Can anyone provide any advice for optimizing a multi-pass terrain shader?

I’m not quite sure where to start. I know exactly where the GPU time is going: too many 1024x1024 tex2d calls. What I don’t know is how to fix it, and I could use some more eyes on the problem.

The situation: my terrain has 24 biomes, which move around the terrain as the game progresses.

I’m rendering this in 6 passes. Each pass applies:

  • a low-res global normal map,
  • the passes biome blend map,
  • 4 biome-specific height maps,
  • 4 biome-specific normal maps,
  • 4 biome-specific colour maps.

That’s a rather nasty 14*6 84 tex2d calls, for geometry that usually takes up the entire screen due to the game’s RTS-style top down viewpoint. My GPU isn’t happy with me.

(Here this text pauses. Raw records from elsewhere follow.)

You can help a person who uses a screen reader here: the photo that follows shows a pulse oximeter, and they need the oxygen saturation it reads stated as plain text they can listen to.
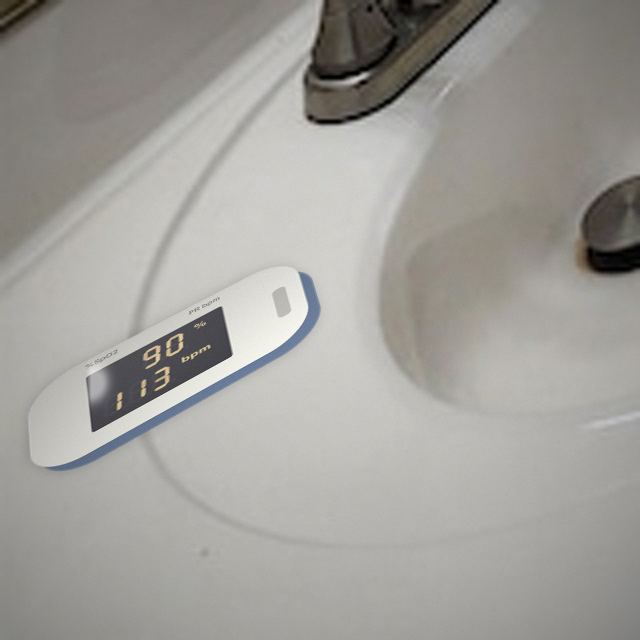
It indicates 90 %
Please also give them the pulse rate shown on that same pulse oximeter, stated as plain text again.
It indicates 113 bpm
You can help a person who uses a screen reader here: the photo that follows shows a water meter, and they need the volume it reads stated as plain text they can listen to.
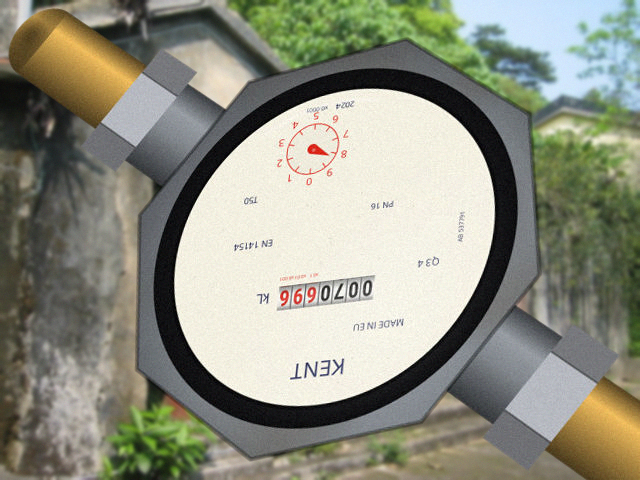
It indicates 70.6968 kL
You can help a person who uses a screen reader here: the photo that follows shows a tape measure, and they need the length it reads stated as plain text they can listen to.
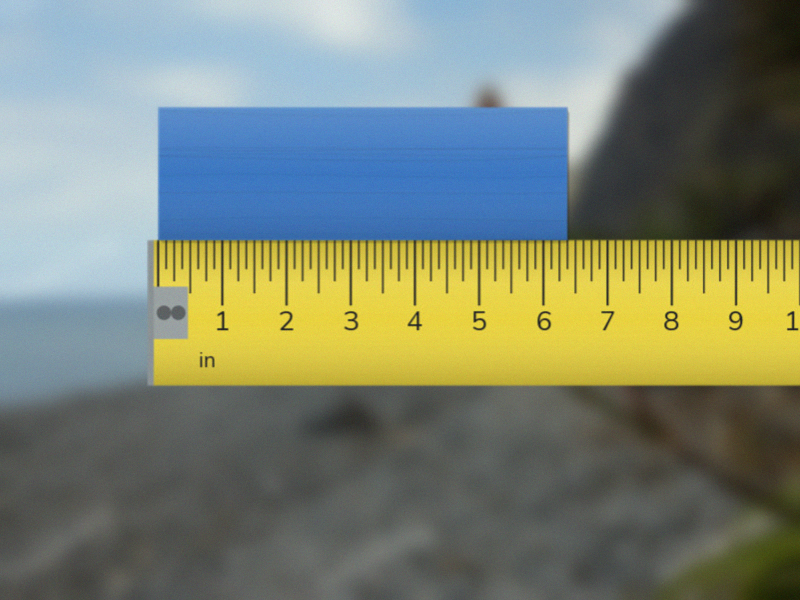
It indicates 6.375 in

Intuitively, I want to do a deferred render approach: render a full screen texture with screen-space depth, normal and texture coordinates, then draw the biomes on top of that. That way I only draw the terrain geometry once instead of 6 times. Problem is, that makes no difference to the amount of work the pixel shader has to do, and the terrain didn’t cause any FPS problems when I was only drawing the diffuse maps, which indicates to me that it’s the pixel shader that’s the bottleneck.

Right now, the concessions I have to pixel shader performance are fairly basic:

  1. Dumping out of the pixel shader as soon as the blend map indicates there are no relevant biomes on this pixel.
  2. Packing the height map into the normal map’s alpha channel. I’m pretty sure this is actively hurting me because I have to sample height and then translate the texture coords by the relief map before I sample the normal.

As I said, I could use a few more sets of eyes on this, to make sure I’m not missing something obvious. How would you go about using extra passes, different textures or any other tricks to optimize in a situation like this?

This is a great question that I don’t have the knowledge to help with but you may be able to find someone that can help you in the MollyRocket or HandmadeNetwork discord.

Break it into tiles of reasonable sizes, create permutation shader (in Dx12 or any modern API I would tell you to use dynamic texture indexing but this aint gonna fly here), consider only sub set of biome textures for given tile through permutation shader. Even then still BRANCH (and by branch I mean branch that wont flatten) to prevent additional texture samples where blending between biomes isn’t required. That being said, post some pictures, so we can optimized towards desired result, text wont mostly cut it.

Also not sure why you mean by pass here, this should be single drawcall in your current setup. Passes as seen by MG (or FX system in general) is simply binding different shader and drawing again.